**Action item:**
With the pictures left out, restate exactly the part below that opens with the line containing "Formations de formateurs" and closes with the line containing "Alle optionele cookies weigeren".

[Extracted page text data]
⟨

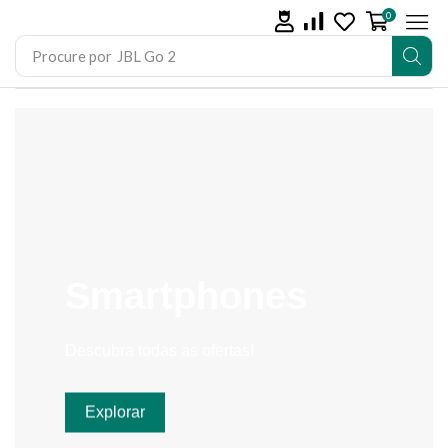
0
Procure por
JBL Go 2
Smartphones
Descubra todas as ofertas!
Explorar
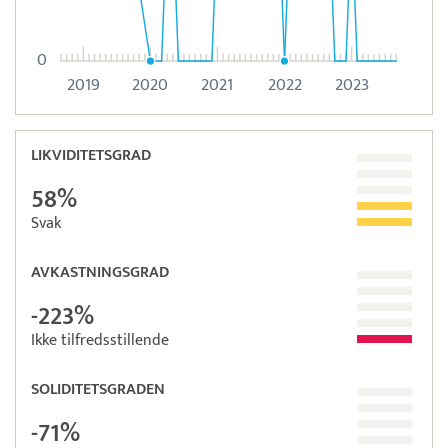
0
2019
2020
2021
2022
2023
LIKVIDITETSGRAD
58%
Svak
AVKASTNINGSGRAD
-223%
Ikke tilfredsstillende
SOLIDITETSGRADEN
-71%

⟩
⟨

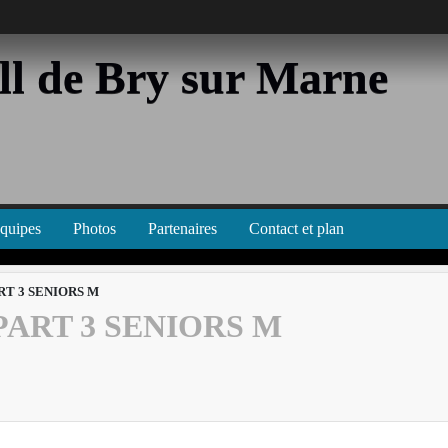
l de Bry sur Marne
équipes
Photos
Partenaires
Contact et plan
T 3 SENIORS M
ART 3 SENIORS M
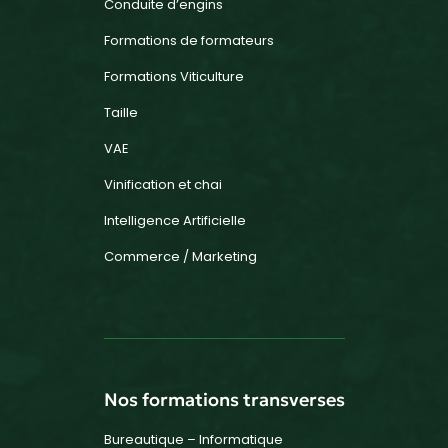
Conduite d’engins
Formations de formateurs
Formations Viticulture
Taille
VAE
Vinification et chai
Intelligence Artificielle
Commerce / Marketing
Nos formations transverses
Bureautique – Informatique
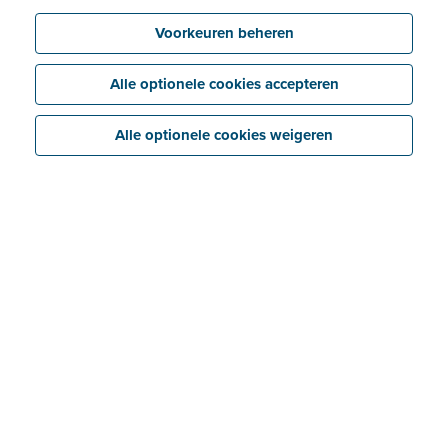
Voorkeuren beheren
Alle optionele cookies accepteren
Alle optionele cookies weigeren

⟩

**Reply:**
Formations de formateurs
Formations Viticulture
Taille
VAE
Vinification et chai
Intelligence Artificielle
Commerce / Marketing
Nos formations transverses
Bureautique – Informatique
Voorkeuren beheren
Alle optionele cookies accepteren
Alle optionele cookies weigeren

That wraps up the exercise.